(Supplied material)

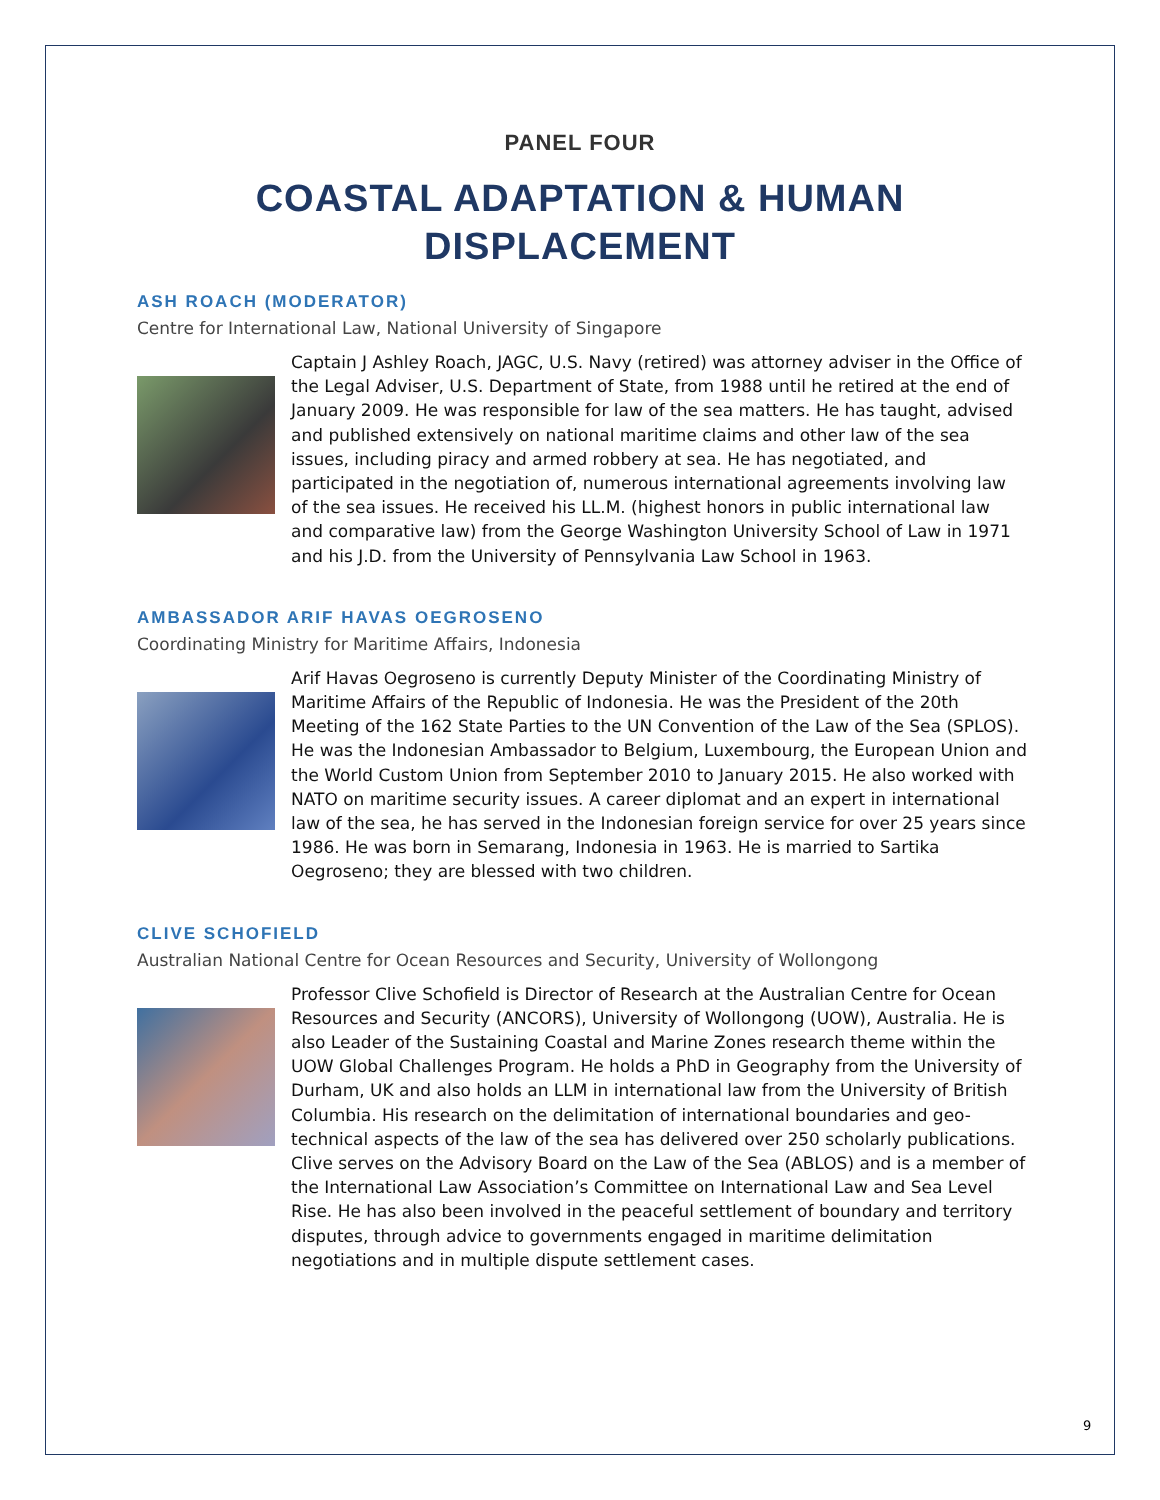PANEL FOUR
COASTAL ADAPTATION & HUMAN
DISPLACEMENT
ASH ROACH (MODERATOR)
Centre for International Law, National University of Singapore
Captain J Ashley Roach, JAGC, U.S. Navy (retired) was attorney adviser in the Office of the Legal Adviser, U.S. Department of State, from 1988 until he retired at the end of January 2009. He was responsible for law of the sea matters. He has taught, advised and published extensively on national maritime claims and other law of the sea issues, including piracy and armed robbery at sea. He has negotiated, and participated in the negotiation of, numerous international agreements involving law of the sea issues. He received his LL.M. (highest honors in public international law and comparative law) from the George Washington University School of Law in 1971 and his J.D. from the University of Pennsylvania Law School in 1963.
AMBASSADOR ARIF HAVAS OEGROSENO
Coordinating Ministry for Maritime Affairs, Indonesia
Arif Havas Oegroseno is currently Deputy Minister of the Coordinating Ministry of Maritime Affairs of the Republic of Indonesia. He was the President of the 20th Meeting of the 162 State Parties to the UN Convention of the Law of the Sea (SPLOS). He was the Indonesian Ambassador to Belgium, Luxembourg, the European Union and the World Custom Union from September 2010 to January 2015. He also worked with NATO on maritime security issues. A career diplomat and an expert in international law of the sea, he has served in the Indonesian foreign service for over 25 years since 1986. He was born in Semarang, Indonesia in 1963. He is married to Sartika Oegroseno; they are blessed with two children.
CLIVE SCHOFIELD
Australian National Centre for Ocean Resources and Security, University of Wollongong
Professor Clive Schofield is Director of Research at the Australian Centre for Ocean Resources and Security (ANCORS), University of Wollongong (UOW), Australia. He is also Leader of the Sustaining Coastal and Marine Zones research theme within the UOW Global Challenges Program. He holds a PhD in Geography from the University of Durham, UK and also holds an LLM in international law from the University of British Columbia. His research on the delimitation of international boundaries and geo-technical aspects of the law of the sea has delivered over 250 scholarly publications. Clive serves on the Advisory Board on the Law of the Sea (ABLOS) and is a member of the International Law Association’s Committee on International Law and Sea Level Rise. He has also been involved in the peaceful settlement of boundary and territory disputes, through advice to governments engaged in maritime delimitation negotiations and in multiple dispute settlement cases.
9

(End Supplied material)

(How to complete this task)
Please keep the pictures out and reproduce the records above exactly.

(Answer)
PANEL FOUR
COASTAL ADAPTATION & HUMAN
DISPLACEMENT
ASH ROACH (MODERATOR)
Centre for International Law, National University of Singapore
Captain J Ashley Roach, JAGC, U.S. Navy (retired) was attorney adviser in the Office of the Legal Adviser, U.S. Department of State, from 1988 until he retired at the end of January 2009. He was responsible for law of the sea matters. He has taught, advised and published extensively on national maritime claims and other law of the sea issues, including piracy and armed robbery at sea. He has negotiated, and participated in the negotiation of, numerous international agreements involving law of the sea issues. He received his LL.M. (highest honors in public international law and comparative law) from the George Washington University School of Law in 1971 and his J.D. from the University of Pennsylvania Law School in 1963.
AMBASSADOR ARIF HAVAS OEGROSENO
Coordinating Ministry for Maritime Affairs, Indonesia
Arif Havas Oegroseno is currently Deputy Minister of the Coordinating Ministry of Maritime Affairs of the Republic of Indonesia. He was the President of the 20th Meeting of the 162 State Parties to the UN Convention of the Law of the Sea (SPLOS). He was the Indonesian Ambassador to Belgium, Luxembourg, the European Union and the World Custom Union from September 2010 to January 2015. He also worked with NATO on maritime security issues. A career diplomat and an expert in international law of the sea, he has served in the Indonesian foreign service for over 25 years since 1986. He was born in Semarang, Indonesia in 1963. He is married to Sartika Oegroseno; they are blessed with two children.
CLIVE SCHOFIELD
Australian National Centre for Ocean Resources and Security, University of Wollongong
Professor Clive Schofield is Director of Research at the Australian Centre for Ocean Resources and Security (ANCORS), University of Wollongong (UOW), Australia. He is also Leader of the Sustaining Coastal and Marine Zones research theme within the UOW Global Challenges Program. He holds a PhD in Geography from the University of Durham, UK and also holds an LLM in international law from the University of British Columbia. His research on the delimitation of international boundaries and geo-technical aspects of the law of the sea has delivered over 250 scholarly publications. Clive serves on the Advisory Board on the Law of the Sea (ABLOS) and is a member of the International Law Association’s Committee on International Law and Sea Level Rise. He has also been involved in the peaceful settlement of boundary and territory disputes, through advice to governments engaged in maritime delimitation negotiations and in multiple dispute settlement cases.
9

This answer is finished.